-- EXERCISE BRIEF --
Give every line of the data again, unchanged, but with no pictures.

-- DATA SHOWN --
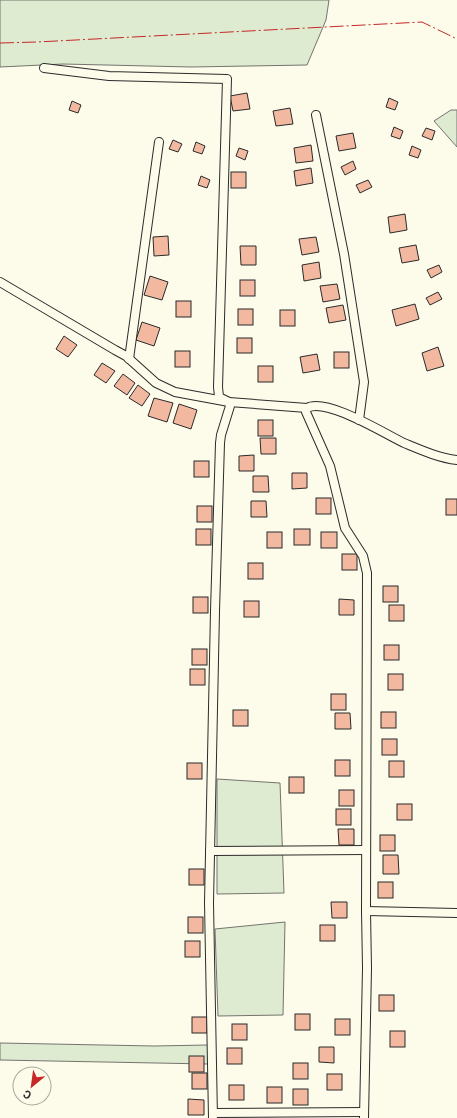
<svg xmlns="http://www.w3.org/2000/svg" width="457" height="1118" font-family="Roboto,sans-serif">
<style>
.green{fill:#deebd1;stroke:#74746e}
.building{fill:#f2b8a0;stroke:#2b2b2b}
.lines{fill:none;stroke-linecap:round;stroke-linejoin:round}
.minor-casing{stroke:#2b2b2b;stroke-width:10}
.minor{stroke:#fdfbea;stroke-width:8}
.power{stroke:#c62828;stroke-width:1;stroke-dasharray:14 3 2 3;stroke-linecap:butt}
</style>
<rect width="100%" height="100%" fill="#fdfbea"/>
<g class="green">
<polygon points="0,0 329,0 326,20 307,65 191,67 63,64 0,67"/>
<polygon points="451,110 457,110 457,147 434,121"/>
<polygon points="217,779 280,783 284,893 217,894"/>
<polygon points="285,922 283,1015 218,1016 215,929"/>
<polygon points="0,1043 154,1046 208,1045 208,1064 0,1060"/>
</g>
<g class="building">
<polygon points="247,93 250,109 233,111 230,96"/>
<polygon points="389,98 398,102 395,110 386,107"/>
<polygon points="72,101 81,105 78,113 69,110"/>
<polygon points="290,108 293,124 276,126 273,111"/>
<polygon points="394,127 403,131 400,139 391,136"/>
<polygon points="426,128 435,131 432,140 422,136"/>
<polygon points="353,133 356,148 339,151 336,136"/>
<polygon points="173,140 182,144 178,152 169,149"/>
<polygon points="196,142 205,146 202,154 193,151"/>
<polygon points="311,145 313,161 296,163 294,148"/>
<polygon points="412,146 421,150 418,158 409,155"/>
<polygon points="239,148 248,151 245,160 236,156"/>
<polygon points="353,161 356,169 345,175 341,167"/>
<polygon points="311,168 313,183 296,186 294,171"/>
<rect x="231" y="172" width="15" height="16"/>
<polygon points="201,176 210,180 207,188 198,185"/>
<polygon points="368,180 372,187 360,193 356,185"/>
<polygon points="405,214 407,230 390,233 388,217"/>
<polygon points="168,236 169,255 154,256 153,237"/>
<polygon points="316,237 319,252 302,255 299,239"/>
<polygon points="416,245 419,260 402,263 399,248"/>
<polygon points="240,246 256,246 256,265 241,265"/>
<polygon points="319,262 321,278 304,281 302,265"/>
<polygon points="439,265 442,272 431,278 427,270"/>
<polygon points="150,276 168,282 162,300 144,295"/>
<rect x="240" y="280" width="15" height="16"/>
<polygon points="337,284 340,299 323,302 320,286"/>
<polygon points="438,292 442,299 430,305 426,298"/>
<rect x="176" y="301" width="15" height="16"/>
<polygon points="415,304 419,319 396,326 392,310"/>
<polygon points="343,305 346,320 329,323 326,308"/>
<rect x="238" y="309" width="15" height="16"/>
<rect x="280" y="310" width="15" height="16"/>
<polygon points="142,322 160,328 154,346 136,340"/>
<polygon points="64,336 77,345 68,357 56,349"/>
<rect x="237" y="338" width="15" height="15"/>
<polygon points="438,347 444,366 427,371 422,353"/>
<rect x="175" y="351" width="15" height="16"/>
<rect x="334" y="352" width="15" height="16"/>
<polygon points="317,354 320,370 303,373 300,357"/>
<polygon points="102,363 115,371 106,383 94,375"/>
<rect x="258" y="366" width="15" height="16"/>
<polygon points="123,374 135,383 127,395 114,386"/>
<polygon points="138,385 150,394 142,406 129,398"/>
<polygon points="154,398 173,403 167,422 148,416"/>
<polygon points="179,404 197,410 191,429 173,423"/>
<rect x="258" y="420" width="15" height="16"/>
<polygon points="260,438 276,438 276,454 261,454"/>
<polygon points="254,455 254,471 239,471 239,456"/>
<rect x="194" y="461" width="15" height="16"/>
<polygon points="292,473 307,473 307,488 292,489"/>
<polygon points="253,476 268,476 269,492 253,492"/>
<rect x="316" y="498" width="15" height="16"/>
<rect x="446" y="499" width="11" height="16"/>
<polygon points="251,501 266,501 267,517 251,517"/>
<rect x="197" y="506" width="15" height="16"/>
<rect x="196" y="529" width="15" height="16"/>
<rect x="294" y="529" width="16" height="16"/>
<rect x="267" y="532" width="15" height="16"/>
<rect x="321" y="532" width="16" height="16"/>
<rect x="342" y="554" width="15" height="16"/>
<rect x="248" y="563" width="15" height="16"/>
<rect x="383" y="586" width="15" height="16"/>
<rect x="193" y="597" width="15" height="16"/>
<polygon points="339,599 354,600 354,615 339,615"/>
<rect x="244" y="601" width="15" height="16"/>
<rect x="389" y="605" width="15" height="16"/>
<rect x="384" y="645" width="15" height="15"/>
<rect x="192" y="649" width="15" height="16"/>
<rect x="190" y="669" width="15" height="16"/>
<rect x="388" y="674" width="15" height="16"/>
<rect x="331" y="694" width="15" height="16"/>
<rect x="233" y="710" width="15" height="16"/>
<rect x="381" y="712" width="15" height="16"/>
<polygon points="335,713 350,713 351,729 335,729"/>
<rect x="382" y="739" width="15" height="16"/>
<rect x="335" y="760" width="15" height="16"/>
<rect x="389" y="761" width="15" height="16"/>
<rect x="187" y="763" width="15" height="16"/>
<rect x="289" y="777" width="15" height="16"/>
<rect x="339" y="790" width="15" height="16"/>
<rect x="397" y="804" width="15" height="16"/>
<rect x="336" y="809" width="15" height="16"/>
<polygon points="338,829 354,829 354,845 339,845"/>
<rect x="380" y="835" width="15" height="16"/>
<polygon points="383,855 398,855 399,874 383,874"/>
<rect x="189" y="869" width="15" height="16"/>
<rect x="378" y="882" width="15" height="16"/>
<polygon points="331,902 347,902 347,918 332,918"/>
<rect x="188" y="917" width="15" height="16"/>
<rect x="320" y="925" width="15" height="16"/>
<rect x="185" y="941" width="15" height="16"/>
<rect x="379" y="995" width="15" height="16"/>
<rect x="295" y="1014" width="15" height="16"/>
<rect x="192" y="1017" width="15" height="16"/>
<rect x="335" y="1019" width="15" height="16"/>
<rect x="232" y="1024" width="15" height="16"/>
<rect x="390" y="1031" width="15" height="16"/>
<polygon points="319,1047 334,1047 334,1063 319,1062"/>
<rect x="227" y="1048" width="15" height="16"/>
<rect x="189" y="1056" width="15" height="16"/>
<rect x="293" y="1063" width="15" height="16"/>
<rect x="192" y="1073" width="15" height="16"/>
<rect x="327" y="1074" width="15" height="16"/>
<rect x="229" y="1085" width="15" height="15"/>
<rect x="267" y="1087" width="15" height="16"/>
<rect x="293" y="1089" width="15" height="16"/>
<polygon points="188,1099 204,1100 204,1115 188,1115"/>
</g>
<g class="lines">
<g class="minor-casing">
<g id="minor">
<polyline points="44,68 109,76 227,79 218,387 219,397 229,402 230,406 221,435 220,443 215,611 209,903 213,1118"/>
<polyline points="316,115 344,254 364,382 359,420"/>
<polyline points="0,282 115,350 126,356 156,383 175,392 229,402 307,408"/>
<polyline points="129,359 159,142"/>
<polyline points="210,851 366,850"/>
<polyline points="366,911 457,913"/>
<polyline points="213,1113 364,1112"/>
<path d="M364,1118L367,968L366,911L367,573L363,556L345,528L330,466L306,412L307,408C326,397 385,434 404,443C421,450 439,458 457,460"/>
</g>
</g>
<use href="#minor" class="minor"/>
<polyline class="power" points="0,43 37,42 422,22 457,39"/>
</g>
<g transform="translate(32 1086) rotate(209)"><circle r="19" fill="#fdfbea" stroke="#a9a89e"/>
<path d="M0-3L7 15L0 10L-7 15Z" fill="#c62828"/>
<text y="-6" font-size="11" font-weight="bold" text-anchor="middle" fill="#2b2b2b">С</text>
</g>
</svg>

-- FINISHED TASK --
<svg xmlns="http://www.w3.org/2000/svg" width="457" height="1118" font-family="Roboto,sans-serif">
<style>
.green{fill:#deebd1;stroke:#74746e}
.building{fill:#f2b8a0;stroke:#2b2b2b}
.lines{fill:none;stroke-linecap:round;stroke-linejoin:round}
.minor-casing{stroke:#2b2b2b;stroke-width:10}
.minor{stroke:#fdfbea;stroke-width:8}
.power{stroke:#c62828;stroke-width:1;stroke-dasharray:14 3 2 3;stroke-linecap:butt}
</style>
<rect width="100%" height="100%" fill="#fdfbea"/>
<g class="green">
<polygon points="0,0 329,0 326,20 307,65 191,67 63,64 0,67"/>
<polygon points="451,110 457,110 457,147 434,121"/>
<polygon points="217,779 280,783 284,893 217,894"/>
<polygon points="285,922 283,1015 218,1016 215,929"/>
<polygon points="0,1043 154,1046 208,1045 208,1064 0,1060"/>
</g>
<g class="building">
<polygon points="247,93 250,109 233,111 230,96"/>
<polygon points="389,98 398,102 395,110 386,107"/>
<polygon points="72,101 81,105 78,113 69,110"/>
<polygon points="290,108 293,124 276,126 273,111"/>
<polygon points="394,127 403,131 400,139 391,136"/>
<polygon points="426,128 435,131 432,140 422,136"/>
<polygon points="353,133 356,148 339,151 336,136"/>
<polygon points="173,140 182,144 178,152 169,149"/>
<polygon points="196,142 205,146 202,154 193,151"/>
<polygon points="311,145 313,161 296,163 294,148"/>
<polygon points="412,146 421,150 418,158 409,155"/>
<polygon points="239,148 248,151 245,160 236,156"/>
<polygon points="353,161 356,169 345,175 341,167"/>
<polygon points="311,168 313,183 296,186 294,171"/>
<rect x="231" y="172" width="15" height="16"/>
<polygon points="201,176 210,180 207,188 198,185"/>
<polygon points="368,180 372,187 360,193 356,185"/>
<polygon points="405,214 407,230 390,233 388,217"/>
<polygon points="168,236 169,255 154,256 153,237"/>
<polygon points="316,237 319,252 302,255 299,239"/>
<polygon points="416,245 419,260 402,263 399,248"/>
<polygon points="240,246 256,246 256,265 241,265"/>
<polygon points="319,262 321,278 304,281 302,265"/>
<polygon points="439,265 442,272 431,278 427,270"/>
<polygon points="150,276 168,282 162,300 144,295"/>
<rect x="240" y="280" width="15" height="16"/>
<polygon points="337,284 340,299 323,302 320,286"/>
<polygon points="438,292 442,299 430,305 426,298"/>
<rect x="176" y="301" width="15" height="16"/>
<polygon points="415,304 419,319 396,326 392,310"/>
<polygon points="343,305 346,320 329,323 326,308"/>
<rect x="238" y="309" width="15" height="16"/>
<rect x="280" y="310" width="15" height="16"/>
<polygon points="142,322 160,328 154,346 136,340"/>
<polygon points="64,336 77,345 68,357 56,349"/>
<rect x="237" y="338" width="15" height="15"/>
<polygon points="438,347 444,366 427,371 422,353"/>
<rect x="175" y="351" width="15" height="16"/>
<rect x="334" y="352" width="15" height="16"/>
<polygon points="317,354 320,370 303,373 300,357"/>
<polygon points="102,363 115,371 106,383 94,375"/>
<rect x="258" y="366" width="15" height="16"/>
<polygon points="123,374 135,383 127,395 114,386"/>
<polygon points="138,385 150,394 142,406 129,398"/>
<polygon points="154,398 173,403 167,422 148,416"/>
<polygon points="179,404 197,410 191,429 173,423"/>
<rect x="258" y="420" width="15" height="16"/>
<polygon points="260,438 276,438 276,454 261,454"/>
<polygon points="254,455 254,471 239,471 239,456"/>
<rect x="194" y="461" width="15" height="16"/>
<polygon points="292,473 307,473 307,488 292,489"/>
<polygon points="253,476 268,476 269,492 253,492"/>
<rect x="316" y="498" width="15" height="16"/>
<rect x="446" y="499" width="11" height="16"/>
<polygon points="251,501 266,501 267,517 251,517"/>
<rect x="197" y="506" width="15" height="16"/>
<rect x="196" y="529" width="15" height="16"/>
<rect x="294" y="529" width="16" height="16"/>
<rect x="267" y="532" width="15" height="16"/>
<rect x="321" y="532" width="16" height="16"/>
<rect x="342" y="554" width="15" height="16"/>
<rect x="248" y="563" width="15" height="16"/>
<rect x="383" y="586" width="15" height="16"/>
<rect x="193" y="597" width="15" height="16"/>
<polygon points="339,599 354,600 354,615 339,615"/>
<rect x="244" y="601" width="15" height="16"/>
<rect x="389" y="605" width="15" height="16"/>
<rect x="384" y="645" width="15" height="15"/>
<rect x="192" y="649" width="15" height="16"/>
<rect x="190" y="669" width="15" height="16"/>
<rect x="388" y="674" width="15" height="16"/>
<rect x="331" y="694" width="15" height="16"/>
<rect x="233" y="710" width="15" height="16"/>
<rect x="381" y="712" width="15" height="16"/>
<polygon points="335,713 350,713 351,729 335,729"/>
<rect x="382" y="739" width="15" height="16"/>
<rect x="335" y="760" width="15" height="16"/>
<rect x="389" y="761" width="15" height="16"/>
<rect x="187" y="763" width="15" height="16"/>
<rect x="289" y="777" width="15" height="16"/>
<rect x="339" y="790" width="15" height="16"/>
<rect x="397" y="804" width="15" height="16"/>
<rect x="336" y="809" width="15" height="16"/>
<polygon points="338,829 354,829 354,845 339,845"/>
<rect x="380" y="835" width="15" height="16"/>
<polygon points="383,855 398,855 399,874 383,874"/>
<rect x="189" y="869" width="15" height="16"/>
<rect x="378" y="882" width="15" height="16"/>
<polygon points="331,902 347,902 347,918 332,918"/>
<rect x="188" y="917" width="15" height="16"/>
<rect x="320" y="925" width="15" height="16"/>
<rect x="185" y="941" width="15" height="16"/>
<rect x="379" y="995" width="15" height="16"/>
<rect x="295" y="1014" width="15" height="16"/>
<rect x="192" y="1017" width="15" height="16"/>
<rect x="335" y="1019" width="15" height="16"/>
<rect x="232" y="1024" width="15" height="16"/>
<rect x="390" y="1031" width="15" height="16"/>
<polygon points="319,1047 334,1047 334,1063 319,1062"/>
<rect x="227" y="1048" width="15" height="16"/>
<rect x="189" y="1056" width="15" height="16"/>
<rect x="293" y="1063" width="15" height="16"/>
<rect x="192" y="1073" width="15" height="16"/>
<rect x="327" y="1074" width="15" height="16"/>
<rect x="229" y="1085" width="15" height="15"/>
<rect x="267" y="1087" width="15" height="16"/>
<rect x="293" y="1089" width="15" height="16"/>
<polygon points="188,1099 204,1100 204,1115 188,1115"/>
</g>
<g class="lines">
<g class="minor-casing">
<g id="minor">
<polyline points="44,68 109,76 227,79 218,387 219,397 229,402 230,406 221,435 220,443 215,611 209,903 213,1118"/>
<polyline points="316,115 344,254 364,382 359,420"/>
<polyline points="0,282 115,350 126,356 156,383 175,392 229,402 307,408"/>
<polyline points="129,359 159,142"/>
<polyline points="210,851 366,850"/>
<polyline points="366,911 457,913"/>
<polyline points="213,1113 364,1112"/>
<path d="M364,1118L367,968L366,911L367,573L363,556L345,528L330,466L306,412L307,408C326,397 385,434 404,443C421,450 439,458 457,460"/>
</g>
</g>
<use href="#minor" class="minor"/>
<polyline class="power" points="0,43 37,42 422,22 457,39"/>
</g>
<g transform="translate(32 1086) rotate(209)"><circle r="19" fill="#fdfbea" stroke="#a9a89e"/>
<path d="M0-3L7 15L0 10L-7 15Z" fill="#c62828"/>
<text y="-6" font-size="11" font-weight="bold" text-anchor="middle" fill="#2b2b2b">С</text>
</g>
</svg>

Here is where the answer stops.